Supplied passage:
# # # # #
INFORMATION NOT REQUIRED IN PROSPECTUS

 

Item 14.Other Expenses of Issuance and Distribution.

 

The following table is a statement of estimated expenses to be incurred by the Registrant in connection with the issuance and distribution of the shares of Series C Common Stock being registered under this registration statement.

 

   Amount to be paid 
SEC registration fee  $383 
Legal fees and expenses   18,000 
Accounting fees and expenses   40,000 
Printing and engraving fees   n/a 
Trustee’s fees and expenses   n/a 
Miscellaneous   6,617 
Total Expenses   $65,000 

 

Item 15.Indemnification of Directors and Officers.

 

Section 145 of the Delaware General Corporation Law (“DGCL”) provides, generally, that a corporation shall have the power to indemnify any person who was or is a party or is threatened to be made a party to any threatened, pending or completed action, suit or proceeding (except actions by or in the right of the corporation) by reason of the fact that such person is or was a director, officer, employee or agent of the corporation against all expenses, judgments, fines and amounts paid in settlement actually and reasonably incurred by such person in connection with such action, suit or proceeding if such person acted in good faith and in a manner such person reasonably believed to be in or not opposed to the best interests of the corporation and, with respect to any criminal action or proceeding, had no reasonable cause to believe his or her conduct was unlawful. A corporation may similarly indemnify such person for expenses actually and reasonably incurred by such person in connection with the defense or settlement of any action or suit by or in the right of the corporation, provided that such person acted in good faith and in a manner he or she reasonably believed to be in or not opposed to the best interests of the corporation, and, in the case of claims, issues and matters as to which such person shall have been adjudged liable to the corporation, provided that a court shall have determined, upon application, that, despite the adjudication of liability but in view of all of the circumstances of the case, such person is fairly and reasonably entitled to indemnity for such expenses which such court shall deem proper.

 

Section 102(b)(7) of the DGCL provides, generally, that the certificate of incorporation may contain a provision eliminating or limiting the personal liability of a director to the corporation or its shareholders for monetary damages for breach of fiduciary duty as a director, provided that such provision may not eliminate or limit the liability of a director (i) for any breach of the director’s duty of loyalty to the corporation or its shareholders, (ii) for acts or omissions not in good faith or which involve intentional misconduct or a knowing violation of law, (iii) under section 174 of Title 8 of the DGCL, or (iv) for any transaction from which the director derived an improper personal benefit. No such provision may eliminate or limit the liability of a director for any act or omission occurring prior to the date when such provision became effective.

 

Article V, Section E of the Restated Certificate of Incorporation (the “Charter”) of the Registrant provides as follows:

 

1. Limitation On Liability. To the fullest extent permitted by the DGCL as the same exists or may hereafter be amended, a director of the Registrant will not be liable to the Registrant or any of its stockholders for monetary damages for breach of fiduciary duty as a director. Any repeal or modification of this paragraph 1 will be prospective only and will not adversely affect any limitation, right or protection of a director of the Registrant existing at the time of such repeal or modification.
# # # # #
Job: Carry on the registration statement passage about expenses and indemnification of directors and officers, beginning after its final sentence.

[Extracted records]
# # # # #
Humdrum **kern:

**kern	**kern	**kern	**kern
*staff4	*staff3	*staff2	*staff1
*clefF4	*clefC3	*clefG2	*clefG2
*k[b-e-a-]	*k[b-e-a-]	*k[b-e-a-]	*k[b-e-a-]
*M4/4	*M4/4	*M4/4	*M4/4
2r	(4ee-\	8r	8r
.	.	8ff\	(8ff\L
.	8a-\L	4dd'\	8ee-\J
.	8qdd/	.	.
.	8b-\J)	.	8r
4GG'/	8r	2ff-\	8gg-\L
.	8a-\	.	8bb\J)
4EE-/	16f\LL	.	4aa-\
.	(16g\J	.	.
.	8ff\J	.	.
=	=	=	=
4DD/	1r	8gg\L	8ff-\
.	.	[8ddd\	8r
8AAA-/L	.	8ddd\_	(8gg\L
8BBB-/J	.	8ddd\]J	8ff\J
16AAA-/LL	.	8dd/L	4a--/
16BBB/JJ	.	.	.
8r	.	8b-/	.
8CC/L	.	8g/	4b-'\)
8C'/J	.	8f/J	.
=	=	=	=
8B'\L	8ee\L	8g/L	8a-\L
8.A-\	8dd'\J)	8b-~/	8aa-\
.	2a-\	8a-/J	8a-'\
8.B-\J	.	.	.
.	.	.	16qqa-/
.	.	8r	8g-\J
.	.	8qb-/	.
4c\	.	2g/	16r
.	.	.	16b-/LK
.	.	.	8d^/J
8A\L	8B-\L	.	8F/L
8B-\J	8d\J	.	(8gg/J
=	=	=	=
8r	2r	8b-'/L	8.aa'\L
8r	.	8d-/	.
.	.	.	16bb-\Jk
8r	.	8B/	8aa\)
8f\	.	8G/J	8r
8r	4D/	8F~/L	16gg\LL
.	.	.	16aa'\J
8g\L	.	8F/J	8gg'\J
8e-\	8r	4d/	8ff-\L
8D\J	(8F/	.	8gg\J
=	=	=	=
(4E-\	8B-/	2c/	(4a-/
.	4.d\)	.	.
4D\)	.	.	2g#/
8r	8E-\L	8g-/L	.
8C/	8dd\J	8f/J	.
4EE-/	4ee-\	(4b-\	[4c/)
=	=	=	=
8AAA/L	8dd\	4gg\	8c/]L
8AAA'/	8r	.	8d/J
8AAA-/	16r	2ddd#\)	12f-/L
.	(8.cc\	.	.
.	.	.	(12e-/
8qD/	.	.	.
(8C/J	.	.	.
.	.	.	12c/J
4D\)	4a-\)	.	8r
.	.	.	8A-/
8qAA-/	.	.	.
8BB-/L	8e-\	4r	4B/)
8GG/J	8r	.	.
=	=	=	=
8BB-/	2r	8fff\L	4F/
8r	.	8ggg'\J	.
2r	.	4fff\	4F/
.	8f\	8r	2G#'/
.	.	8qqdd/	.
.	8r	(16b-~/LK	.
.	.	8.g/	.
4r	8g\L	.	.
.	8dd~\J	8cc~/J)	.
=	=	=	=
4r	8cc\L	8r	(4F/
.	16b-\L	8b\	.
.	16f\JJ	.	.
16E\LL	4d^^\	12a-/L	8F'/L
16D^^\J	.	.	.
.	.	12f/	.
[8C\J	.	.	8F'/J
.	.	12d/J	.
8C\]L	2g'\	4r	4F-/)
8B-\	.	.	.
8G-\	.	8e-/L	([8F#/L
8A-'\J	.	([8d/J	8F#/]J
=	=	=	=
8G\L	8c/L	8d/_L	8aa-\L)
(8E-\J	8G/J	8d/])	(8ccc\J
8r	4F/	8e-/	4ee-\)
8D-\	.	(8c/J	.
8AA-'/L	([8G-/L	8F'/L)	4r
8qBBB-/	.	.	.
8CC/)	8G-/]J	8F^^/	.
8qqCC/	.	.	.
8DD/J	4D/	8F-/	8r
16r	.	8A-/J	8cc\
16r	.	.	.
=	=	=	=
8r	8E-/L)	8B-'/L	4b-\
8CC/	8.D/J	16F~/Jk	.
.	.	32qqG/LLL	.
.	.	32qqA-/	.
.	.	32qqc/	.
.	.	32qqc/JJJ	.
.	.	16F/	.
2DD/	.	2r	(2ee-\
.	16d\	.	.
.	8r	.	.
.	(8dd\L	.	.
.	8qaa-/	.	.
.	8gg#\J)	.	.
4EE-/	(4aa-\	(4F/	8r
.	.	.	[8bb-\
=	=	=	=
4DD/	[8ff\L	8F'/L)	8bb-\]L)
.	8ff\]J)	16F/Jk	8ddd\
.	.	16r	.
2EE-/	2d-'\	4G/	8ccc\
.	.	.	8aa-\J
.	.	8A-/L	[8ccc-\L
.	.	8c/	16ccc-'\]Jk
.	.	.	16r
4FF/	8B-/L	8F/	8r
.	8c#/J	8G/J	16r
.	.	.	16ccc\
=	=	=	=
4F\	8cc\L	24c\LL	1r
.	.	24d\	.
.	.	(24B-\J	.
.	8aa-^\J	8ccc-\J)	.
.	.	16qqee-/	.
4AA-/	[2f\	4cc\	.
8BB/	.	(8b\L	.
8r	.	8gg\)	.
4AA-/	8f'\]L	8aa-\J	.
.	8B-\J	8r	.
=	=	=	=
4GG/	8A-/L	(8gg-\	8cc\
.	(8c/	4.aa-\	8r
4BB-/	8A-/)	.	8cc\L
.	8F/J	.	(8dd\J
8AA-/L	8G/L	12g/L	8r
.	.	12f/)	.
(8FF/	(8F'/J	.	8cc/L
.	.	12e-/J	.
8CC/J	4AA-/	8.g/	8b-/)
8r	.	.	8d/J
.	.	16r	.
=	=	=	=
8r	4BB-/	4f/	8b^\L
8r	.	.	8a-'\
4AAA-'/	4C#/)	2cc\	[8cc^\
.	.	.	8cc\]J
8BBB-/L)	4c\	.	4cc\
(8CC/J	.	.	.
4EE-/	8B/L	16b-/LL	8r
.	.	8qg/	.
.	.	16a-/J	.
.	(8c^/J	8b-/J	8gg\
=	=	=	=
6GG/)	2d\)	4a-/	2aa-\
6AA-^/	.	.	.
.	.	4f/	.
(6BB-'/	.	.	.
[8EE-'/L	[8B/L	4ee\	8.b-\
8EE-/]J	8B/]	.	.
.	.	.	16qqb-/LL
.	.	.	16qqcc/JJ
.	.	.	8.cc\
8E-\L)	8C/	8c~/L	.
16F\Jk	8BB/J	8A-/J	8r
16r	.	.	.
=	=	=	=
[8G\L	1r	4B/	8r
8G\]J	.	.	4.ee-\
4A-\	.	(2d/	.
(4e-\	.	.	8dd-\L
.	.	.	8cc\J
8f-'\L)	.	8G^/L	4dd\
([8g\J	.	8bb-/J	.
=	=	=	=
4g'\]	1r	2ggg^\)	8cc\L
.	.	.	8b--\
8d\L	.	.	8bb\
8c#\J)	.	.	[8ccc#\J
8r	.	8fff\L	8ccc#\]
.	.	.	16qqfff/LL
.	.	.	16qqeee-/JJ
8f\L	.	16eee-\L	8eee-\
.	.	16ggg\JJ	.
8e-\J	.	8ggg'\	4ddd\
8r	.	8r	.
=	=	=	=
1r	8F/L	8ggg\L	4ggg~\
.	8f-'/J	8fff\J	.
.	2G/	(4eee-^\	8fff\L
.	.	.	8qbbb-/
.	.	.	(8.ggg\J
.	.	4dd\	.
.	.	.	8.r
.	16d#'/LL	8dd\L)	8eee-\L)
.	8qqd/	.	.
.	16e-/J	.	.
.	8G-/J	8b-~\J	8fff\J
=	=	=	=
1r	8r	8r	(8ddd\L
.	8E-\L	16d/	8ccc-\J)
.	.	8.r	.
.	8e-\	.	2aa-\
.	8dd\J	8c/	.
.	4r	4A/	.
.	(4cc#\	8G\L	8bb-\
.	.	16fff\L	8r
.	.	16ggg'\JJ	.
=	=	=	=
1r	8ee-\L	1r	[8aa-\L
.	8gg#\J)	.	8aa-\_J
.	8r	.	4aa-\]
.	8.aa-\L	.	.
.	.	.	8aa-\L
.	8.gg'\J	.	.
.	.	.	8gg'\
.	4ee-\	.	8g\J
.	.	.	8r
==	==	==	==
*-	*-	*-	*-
# # # # #
Expected answer:
 

2. Indemnification.

 

(a) Right to Indemnification. The Registrant will indemnify, to the fullest extent permitted by applicable law as it presently exists or may hereafter be amended, any person who was or is made or is threatened to be made a party or is otherwise involved in any action, suit or proceeding, whether civil, criminal, administrative or investigative (a “proceeding”) by reason of the fact that he or she, or a person for whom he or she is the legal representative, is or was a director or officer of the Registrant or is or was serving at the request of the Registrant as a director, officer, employee or agent of another corporation or of a partnership, joint venture, trust, enterprise or nonprofit entity, including service with respect to employee benefit plans, against all liability and loss suffered and expenses (including attorneys’ fees) incurred by such person. Such right of indemnification will inure whether or not the claim asserted is based on matters which antedate the adoption of Article V, Section E of the Charter. The Registrant will be required to indemnify or make advances to a person in connection with a proceeding (or part thereof) initiated by such person only if the proceeding (or part thereof) was authorized by the board of directors of the Registrant.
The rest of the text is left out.